--- TEXTO DE LECTURA ---
◇ ◇ ◇ ◇
Originario de la capital, había llegado a la Ciudad Jardín buscando
oportunidades laborales que se le mezquinaban en Santiago. Se empleó, pero con
altibajos, por lo que –cabeza gacha y vencido—se devolvió y alojó donde su
mamá, allá en la famosa población La Bandera, la misma de tantas protestas en
los 80.
Conoció
a una mujer y se relacionó con ella (la llamaremos Susana, por
ponerle un nombre), más por combatir la soledad que por amor. A poco andar,
se dio cuenta de su catadura, pero no le prestó atención. Total –decía para sus
adentros--, no la quería para casarse y nunca lo haría.
La
vida, sin embargo, tiene sorpresas. Y no siempre son agradables.
Cierta
vez, Susana lo fue a buscar y le espetó sin miramientos, casi con orgullo, que
estaba embarazada. El ladrillo en la cabeza lo sintió mi amigo, pues lo que
menos había pensado era en traer un hijo al mundo, con ella, por lo menos. No,
nunca con ella.
Pasó
el tiempo. Nació una niña. Mi amigo se vino esta vez al Puerto, pues le
ofrecieron un trabajo que le permitiría independizarse y pagar la manutención
de su hija.
Le
arrendó un departamento a la mujer, cerca de su trabajo, lo que fue un error
garrafal: ella no paró de ir a esperarlo a la salida, todos los días. En más de
alguna oportunidad, cansado por tanto acoso, la veía por la ventana del baño y
se colaba del segundo piso, saliendo por la puerta trasera.
◇ ◇ ◇ ◇
--- OBJETIVO DEL EJERCICIO ---
Imprime el relato completo, sin alterar ninguna palabra ni signo de puntuación. Los registros no intervienen en este ejercicio.
◇ ◇ ◇ ◇
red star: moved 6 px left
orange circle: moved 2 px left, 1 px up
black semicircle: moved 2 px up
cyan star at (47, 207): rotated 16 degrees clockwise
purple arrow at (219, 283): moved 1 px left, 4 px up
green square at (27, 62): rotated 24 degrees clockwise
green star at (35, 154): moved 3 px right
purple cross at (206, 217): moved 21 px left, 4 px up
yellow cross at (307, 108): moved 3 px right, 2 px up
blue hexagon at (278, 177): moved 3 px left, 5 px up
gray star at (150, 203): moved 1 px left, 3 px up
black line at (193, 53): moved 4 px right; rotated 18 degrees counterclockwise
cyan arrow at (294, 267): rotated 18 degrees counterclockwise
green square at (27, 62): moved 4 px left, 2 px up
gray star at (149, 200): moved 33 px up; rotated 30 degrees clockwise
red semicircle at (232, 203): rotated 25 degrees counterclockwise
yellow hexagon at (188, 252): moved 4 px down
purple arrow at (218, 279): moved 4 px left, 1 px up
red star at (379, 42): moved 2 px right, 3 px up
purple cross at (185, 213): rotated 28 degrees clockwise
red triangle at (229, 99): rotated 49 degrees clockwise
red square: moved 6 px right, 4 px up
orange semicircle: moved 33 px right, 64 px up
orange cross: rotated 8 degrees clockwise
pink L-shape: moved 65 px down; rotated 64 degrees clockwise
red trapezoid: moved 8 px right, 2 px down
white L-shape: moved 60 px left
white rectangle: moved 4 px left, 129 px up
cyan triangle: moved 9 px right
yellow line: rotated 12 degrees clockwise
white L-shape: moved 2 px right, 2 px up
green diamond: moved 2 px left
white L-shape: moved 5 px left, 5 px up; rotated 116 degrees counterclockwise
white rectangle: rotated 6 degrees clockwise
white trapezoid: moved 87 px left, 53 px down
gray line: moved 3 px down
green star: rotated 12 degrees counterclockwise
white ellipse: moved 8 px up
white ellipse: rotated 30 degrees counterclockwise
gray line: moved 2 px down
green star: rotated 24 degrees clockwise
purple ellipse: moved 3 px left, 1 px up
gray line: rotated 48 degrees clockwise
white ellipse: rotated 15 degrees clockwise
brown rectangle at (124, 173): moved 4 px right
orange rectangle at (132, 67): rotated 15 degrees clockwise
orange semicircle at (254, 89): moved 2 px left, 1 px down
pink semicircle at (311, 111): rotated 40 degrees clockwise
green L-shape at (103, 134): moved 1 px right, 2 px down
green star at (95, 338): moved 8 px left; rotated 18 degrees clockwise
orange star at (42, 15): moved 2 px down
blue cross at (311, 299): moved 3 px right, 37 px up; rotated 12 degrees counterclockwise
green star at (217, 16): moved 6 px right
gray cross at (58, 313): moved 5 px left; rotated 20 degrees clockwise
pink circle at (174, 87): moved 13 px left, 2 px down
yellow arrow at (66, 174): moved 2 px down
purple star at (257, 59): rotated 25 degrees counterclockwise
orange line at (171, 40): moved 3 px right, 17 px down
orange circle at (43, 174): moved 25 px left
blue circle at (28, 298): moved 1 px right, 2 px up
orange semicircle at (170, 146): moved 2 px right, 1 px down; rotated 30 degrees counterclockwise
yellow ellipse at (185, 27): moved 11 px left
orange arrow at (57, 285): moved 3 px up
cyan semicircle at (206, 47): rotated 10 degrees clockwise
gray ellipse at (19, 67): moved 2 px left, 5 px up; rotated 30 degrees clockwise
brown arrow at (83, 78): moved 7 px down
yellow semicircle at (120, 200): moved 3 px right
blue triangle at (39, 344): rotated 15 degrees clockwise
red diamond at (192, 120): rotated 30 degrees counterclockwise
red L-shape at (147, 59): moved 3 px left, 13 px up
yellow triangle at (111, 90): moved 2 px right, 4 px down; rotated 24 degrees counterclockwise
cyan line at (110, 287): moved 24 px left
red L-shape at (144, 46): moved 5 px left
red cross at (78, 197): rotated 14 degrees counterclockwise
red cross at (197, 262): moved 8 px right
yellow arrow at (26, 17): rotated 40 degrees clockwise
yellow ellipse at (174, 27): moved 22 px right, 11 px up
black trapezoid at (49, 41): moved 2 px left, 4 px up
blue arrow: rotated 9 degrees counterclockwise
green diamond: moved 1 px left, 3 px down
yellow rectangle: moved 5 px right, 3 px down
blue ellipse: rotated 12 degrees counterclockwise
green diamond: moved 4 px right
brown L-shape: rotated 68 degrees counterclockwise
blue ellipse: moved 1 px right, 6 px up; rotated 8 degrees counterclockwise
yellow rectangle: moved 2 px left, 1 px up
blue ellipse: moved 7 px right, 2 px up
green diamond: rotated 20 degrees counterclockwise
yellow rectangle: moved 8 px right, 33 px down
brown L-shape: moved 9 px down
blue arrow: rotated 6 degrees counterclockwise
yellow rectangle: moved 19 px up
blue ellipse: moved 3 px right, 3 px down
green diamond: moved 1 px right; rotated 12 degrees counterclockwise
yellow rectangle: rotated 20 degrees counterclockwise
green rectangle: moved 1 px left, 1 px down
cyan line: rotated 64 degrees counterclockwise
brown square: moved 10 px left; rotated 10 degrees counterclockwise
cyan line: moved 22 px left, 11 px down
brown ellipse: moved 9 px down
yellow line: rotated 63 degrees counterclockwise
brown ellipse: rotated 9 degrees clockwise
◇ ◇ ◇ ◇
--- RESPUESTA ---
Originario de la capital, había llegado a la Ciudad Jardín buscando
oportunidades laborales que se le mezquinaban en Santiago. Se empleó, pero con
altibajos, por lo que –cabeza gacha y vencido—se devolvió y alojó donde su
mamá, allá en la famosa población La Bandera, la misma de tantas protestas en
los 80.
Conoció
a una mujer y se relacionó con ella (la llamaremos Susana, por
ponerle un nombre), más por combatir la soledad que por amor. A poco andar,
se dio cuenta de su catadura, pero no le prestó atención. Total –decía para sus
adentros--, no la quería para casarse y nunca lo haría.
La
vida, sin embargo, tiene sorpresas. Y no siempre son agradables.
Cierta
vez, Susana lo fue a buscar y le espetó sin miramientos, casi con orgullo, que
estaba embarazada. El ladrillo en la cabeza lo sintió mi amigo, pues lo que
menos había pensado era en traer un hijo al mundo, con ella, por lo menos. No,
nunca con ella.
Pasó
el tiempo. Nació una niña. Mi amigo se vino esta vez al Puerto, pues le
ofrecieron un trabajo que le permitiría independizarse y pagar la manutención
de su hija.
Le
arrendó un departamento a la mujer, cerca de su trabajo, lo que fue un error
garrafal: ella no paró de ir a esperarlo a la salida, todos los días. En más de
alguna oportunidad, cansado por tanto acoso, la veía por la ventana del baño y
se colaba del segundo piso, saliendo por la puerta trasera.